═══ GIVEN INFORMATION ═══

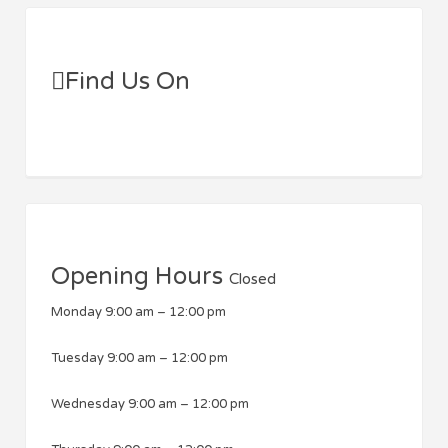
Find Us On
Opening Hours
Closed
Monday
9:00 am
–
12:00 pm
Tuesday
9:00 am
–
12:00 pm
Wednesday
9:00 am
–
12:00 pm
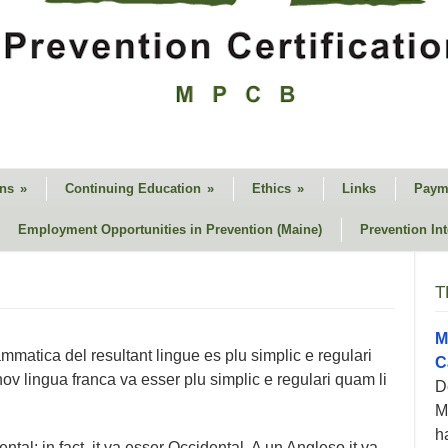
ons
»
Continuing Education
»
Ethics
»
Links
Paym
Employment Opportunities in Prevention (Maine)
Prevention In
T
M
matica del resultant lingue es plu simplic e regulari
C
nov lingua franca va esser plu simplic e regulari quam li
D
M
h
tal: in fact, it va esser Occidental. A un Angleso it va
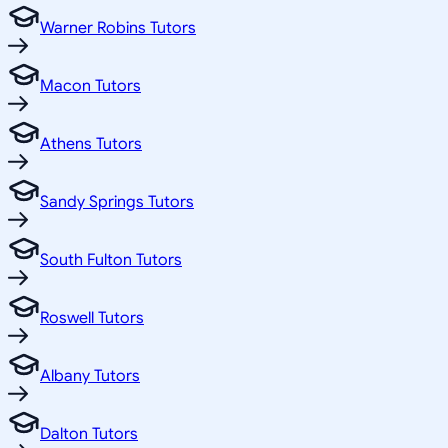
Warner Robins Tutors
Macon Tutors
Athens Tutors
Sandy Springs Tutors
South Fulton Tutors
Roswell Tutors
Albany Tutors
Dalton Tutors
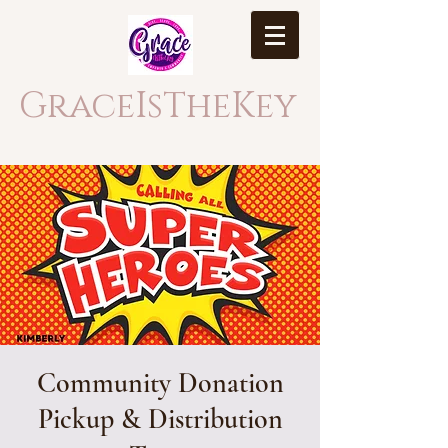
GraceIsTheKey
Community Donation
Pickup & Distribution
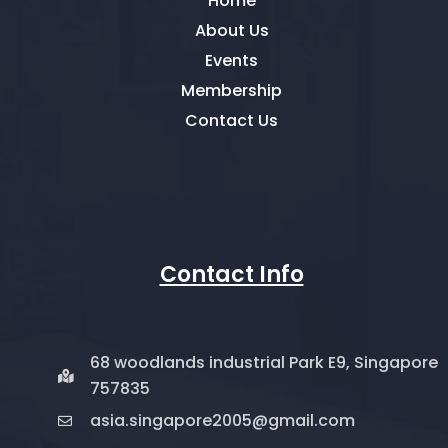
Home
About Us
Events
Membership
Contact Us
Contact Info
68 woodlands industrial Park E9, Singapore
757835
asia.singapore2005@gmail.com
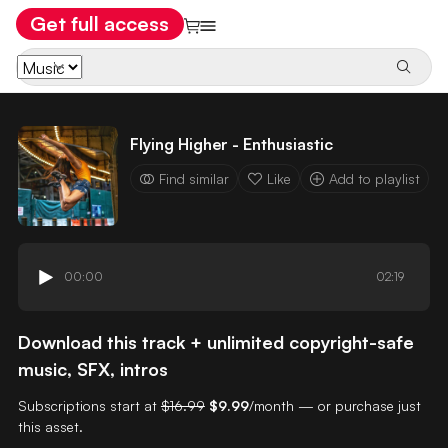
Get full access
Flying Higher - Enthusiastic
Find similar
Like
Add to playlist
00:00
02:19
Download this track + unlimited copyright-safe
music, SFX, intros
Subscriptions start at
$16.99
$9.99
/month — or purchase just
this asset.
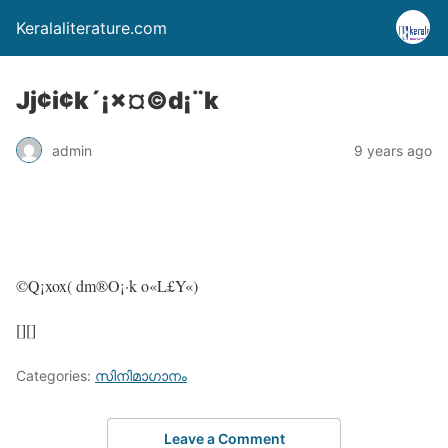
Keralaliterature.com
Jj¢i¢k´¡×¤©d¡¨k
admin
9 years ago
©Q¡xox( dm®O¡·k o«L£Y«)
[][]
Categories:
സിനിമാഗാനം
Leave a Comment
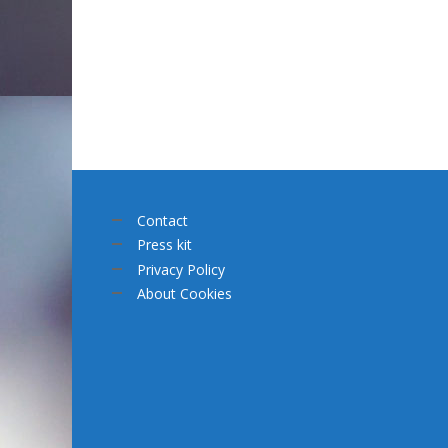
Contact
Press kit
Privacy Policy
About Cookies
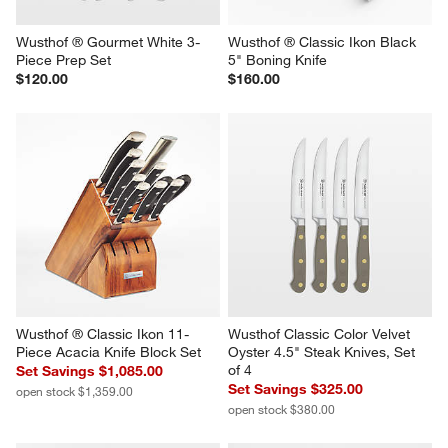
Wusthof ® Gourmet White 3-
Wusthof ® Classic Ikon Black 
Piece Prep Set
5" Boning Knife
$120.00
$160.00
Wusthof ® Classic Ikon 11-
Wusthof Classic Color Velvet 
Piece Acacia Knife Block Set
Oyster 4.5" Steak Knives, Set 
of 4
Set Savings $1,085.00
Set Savings $325.00
open stock $1,359.00
open stock $380.00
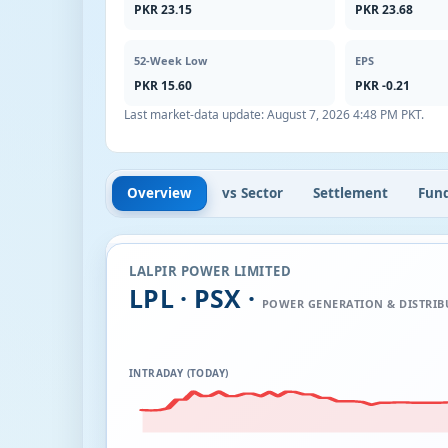
PKR 23.15
PKR 23.68
52-Week Low
EPS
PKR 15.60
PKR -0.21
Last market-data update:
August 7, 2026 4:48 PM PKT
.
Overview
vs Sector
Settlement
Fun
LALPIR POWER LIMITED
LPL · PSX ·
POWER GENERATION & DISTRIB
INTRADAY (TODAY)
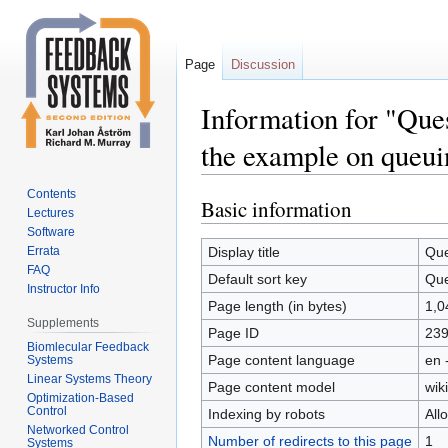
Page
Discussion
Information for "Ques
the example on queui
Contents
Basic information
Jump
Jump
Lectures
to
to
Software
navigation
search
Errata
Display title
Que
FAQ
Default sort key
Que
Instructor Info
Page length (in bytes)
1,0
Supplements
Page ID
23
Biomlecular Feedback
Page content language
en 
Systems
Linear Systems Theory
Page content model
wiki
Optimization-Based
Control
Indexing by robots
All
Networked Control
Number of redirects to this page
1
Systems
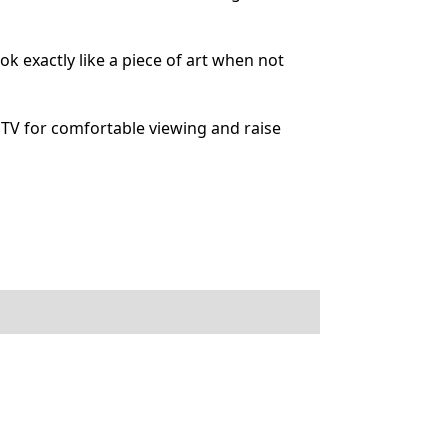
 exactly like a piece of art when not
TV for comfortable viewing and raise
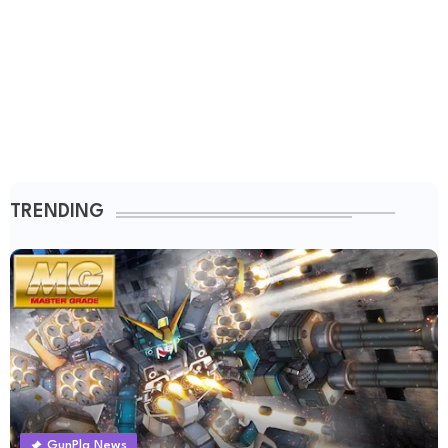
TRENDING
GunPla News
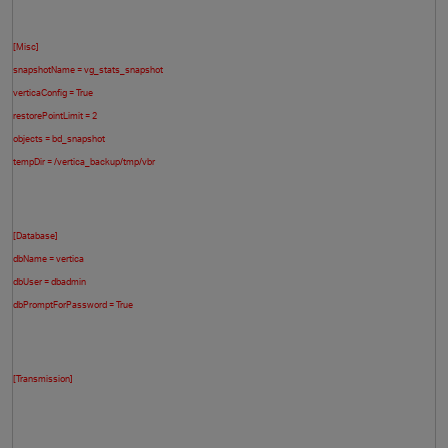
[Misc]
snapshotName = vg_stats_snapshot
verticaConfig = True
restorePointLimit = 2
objects = bd_snapshot
tempDir = /vertica_backup/tmp/vbr
O
[Database]
dbName = vertica
dbUser = dbadmin
dbPromptForPassword = True
[Transmission]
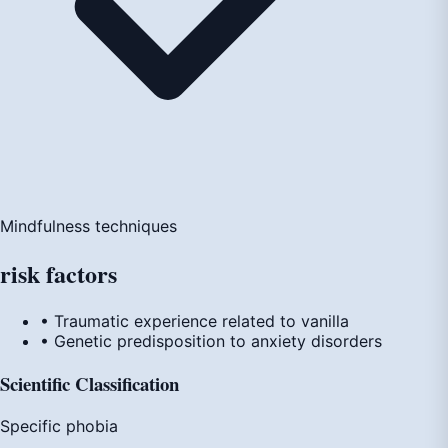
Mindfulness techniques
risk
factors
• Traumatic experience related to vanilla
• Genetic predisposition to anxiety disorders
Scientific Classification
Specific phobia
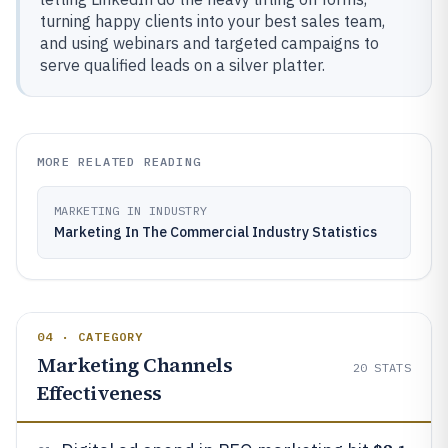
turning happy clients into your best sales team,
and using webinars and targeted campaigns to
serve qualified leads on a silver platter.
MORE RELATED READING
MARKETING IN INDUSTRY
Marketing In The Commercial Industry Statistics
04 · CATEGORY
Marketing Channels
20
STATS
Effectiveness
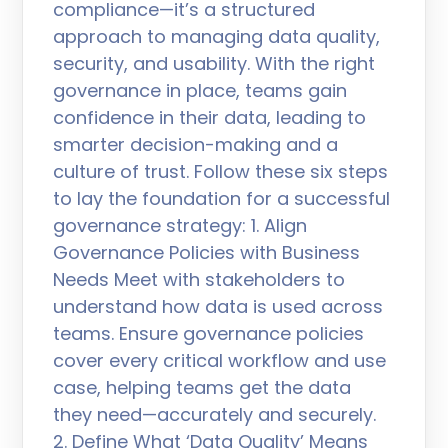
compliance—it’s a structured
approach to managing data quality,
security, and usability. With the right
governance in place, teams gain
confidence in their data, leading to
smarter decision-making and a
culture of trust. Follow these six steps
to lay the foundation for a successful
governance strategy: 1. Align
Governance Policies with Business
Needs Meet with stakeholders to
understand how data is used across
teams. Ensure governance policies
cover every critical workflow and use
case, helping teams get the data
they need—accurately and securely.
2. Define What ‘Data Quality’ Means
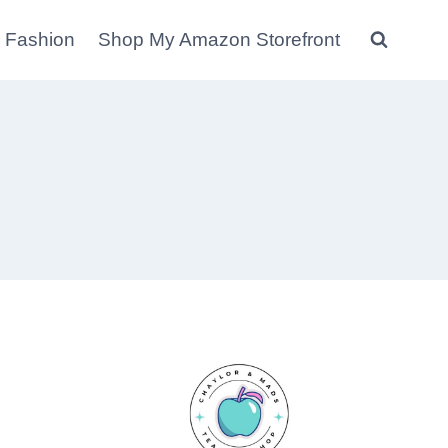
 Fashion
Shop My Amazon Storefront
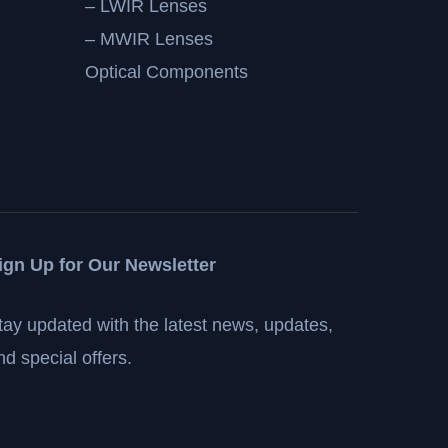
– LWIR Lenses
– MWIR Lenses
Optical Components
ign Up for Our Newsletter
tay updated with the latest news, updates,
nd special offers.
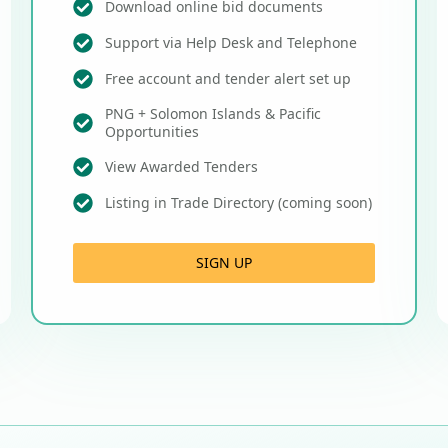
Download online bid documents
Support via Help Desk and Telephone
Free account and tender alert set up
PNG + Solomon Islands & Pacific
Opportunities
View Awarded Tenders
Listing in Trade Directory (coming soon)
SIGN UP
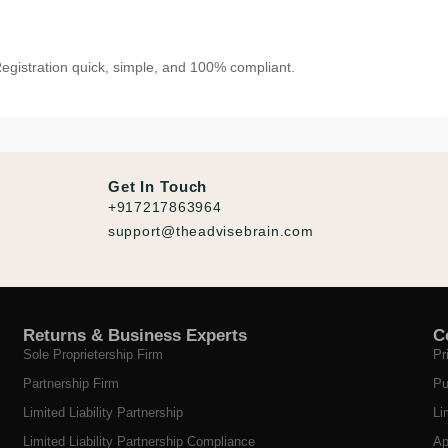
gistration quick, simple, and 100% compliant.
Get In Touch
+917217863964
support@theadvisebrain.com
Returns & Business Experts
C
Sole Proprietership Firm
Pr
Partnership Firm
Pu
Limited Liability Partnership
Li
Limited Liability Partnership Compliance
Ap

═══

REQUEST: Please arrange the text read from all the entries above as a numbered list, one line per item, skipping blank lines and leaving the pictures out.

PROBLEM SOLUTION:
1. Find Us On
2. Opening Hours
3. Closed
4. Monday
5. 9:00 am
6. –
7. 12:00 pm
8. Tuesday
9. 9:00 am
10. –
11. 12:00 pm
12. Wednesday
13. 9:00 am
14. –
15. 12:00 pm
16. ons
17. »
18. Continuing Education
19. »
20. Ethics
21. »
22. Links
23. Paym
24. Employment Opportunities in Prevention (Maine)
25. Prevention In
26. T
27. M
28. matica del resultant lingue es plu simplic e regulari
29. C
30. nov lingua franca va esser plu simplic e regulari quam li
31. D
32. M
33. h
34. tal: in fact, it va esser Occidental. A un Angleso it va
35. Warner Robins Tutors
36. Macon Tutors
37. Athens Tutors
38. Sandy Springs Tutors
39. South Fulton Tutors
40. Roswell Tutors
41. Albany Tutors
42. Dalton Tutors
43. GraceIsTheKey
44. Community Donation
45. Pickup & Distribution
46. Home
47. About Us
48. Events
49. Membership
50. Contact Us
51. Contact Info
52. 68 woodlands industrial Park E9, Singapore
53. 757835
54. asia.singapore2005@gmail.com
55. Get full access
56. Flying Higher - Enthusiastic
57. Find similar
58. Like
59. Add to playlist
60. 00:00
61. 02:19
62. Download this track + unlimited copyright-safe
63. music, SFX, intros
64. Subscriptions start at
65. $16.99
66. $9.99
67. /month — or purchase just
68. this asset.
69. Keralaliterature.com
70. Jj¢i¢k´¡×¤©d¡¨k
71. admin
72. 9 years ago
73. ©Q¡xox( dm®O¡·k o«L£Y«)
74. [][]
75. Categories:
76. സിനിമാഗാനം
77. Leave a Comment
78. Contact
79. Press kit
80. Privacy Policy
81. About Cookies
82. Wusthof ® Gourmet White 3-
83. Wusthof ® Classic Ikon Black 
84. Piece Prep Set
85. 5" Boning Knife
86. $120.00
87. $160.00
88. Wusthof ® Classic Ikon 11-
89. Wusthof Classic Color Velvet 
90. Piece Acacia Knife Block Set
91. Oyster 4.5" Steak Knives, Set 
92. of 4
93. Set Savings $1,085.00
94. Set Savings $325.00
95. open stock $1,359.00
96. open stock $380.00
97. PKR 23.15
98. PKR 23.68
99. 52-Week Low
100. EPS
101. PKR 15.60
102. PKR -0.21
103. Last market-data update:
104. August 7, 2026 4:48 PM PKT
105. .
106. Overview
107. vs Sector
108. Settlement
109. Fun
110. LALPIR POWER LIMITED
111. LPL · PSX ·
112. POWER GENERATION & DISTRIB
113. INTRADAY (TODAY)
114. Page
115. Discussion
116. Information for "Ques
117. the example on queui
118. Contents
119. Basic information
120. Jump
121. Jump
122. Lectures
123. to
124. to
125. Software
126. navigation
127. search
128. Errata
129. Display title
130. Que
131. FAQ
132. Default sort key
133. Que
134. Instructor Info
135. Page length (in bytes)
136. 1,0
137. Supplements
138. Page ID
139. 23
140. Biomlecular Feedback
141. Page content language
142. en 
143. Systems
144. Linear Systems Theory
145. Page content model
146. wiki
147. Optimization-Based
148. Control
149. Indexing by robots
150. All
151. Networked Control
152. Number of redirects to this page
153. 1
154. Systems
155.  exactly like a piece of art when not
156. TV for comfortable viewing and raise
157. TRENDING
158. GunPla News
159. [Misc]
160. snapshotName = vg_stats_snapshot
161. verticaConfig = True
162. restorePointLimit = 2
163. objects = bd_snapshot
164. tempDir = /vertica_backup/tmp/vbr
165. O
166. [Database]
167. dbName = vertica
168. dbUser = dbadmin
169. dbPromptForPassword = True
170. [Transmission]
171. Mindfulness techniques
172. risk
173. factors
174. • Traumatic experience related to vanilla
175. • Genetic predisposition to anxiety disorders
176. Scientific Classification
177. Specific phobia
178. turning happy clients into your best sales team,
179. and using webinars and targeted campaigns to
180. serve qualified leads on a silver platter.
181. MORE RELATED READING
182. MARKETING IN INDUSTRY
183. Marketing In The Commercial Industry Statistics
184. 04 · CATEGORY
185. Marketing Channels
186. 20
187. STATS
188. Effectiveness
189. compliance—it’s a structured
190. approach to managing data quality,
191. security, and usability. With the right
192. governance in place, teams gain
193. confidence in their data, leading to
194. smarter decision-making and a
195. culture of trust. Follow these six steps
196. to lay the foundation for a successful
197. governance strategy: 1. Align
198. Governance Policies with Business
199. Needs Meet with stakeholders to
200. understand how data is used across
201. teams. Ensure governance policies
202. cover every critical workflow and use
203. case, helping teams get the data
204. they need—accurately and securely.
205. 2. Define What ‘Data Quality’ Means
206.  Fashion
207. Shop My Amazon Storefront
208. – LWIR Lenses
209. – MWIR Lenses
210. Optical Components
211. ign Up for Our Newsletter
212. tay updated with the latest news, updates,
213. nd special offers.
214. Download online bid documents
215. Support via Help Desk and Telephone
216. Free account and tender alert set up
217. PNG + Solomon Islands & Pacific
218. Opportunities
219. View Awarded Tenders
220. Listing in Trade Directory (coming soon)
221. SIGN UP
222. gistration quick, simple, and 100% compliant.
223. Get In Touch
224. +917217863964
225. support@theadvisebrain.com
226. Returns & Business Experts
227. C
228. Sole Proprietership Firm
229. Pr
230. Partnership Firm
231. Pu
232. Limited Liability Partnership
233. Li
234. Limited Liability Partnership Compliance
235. Ap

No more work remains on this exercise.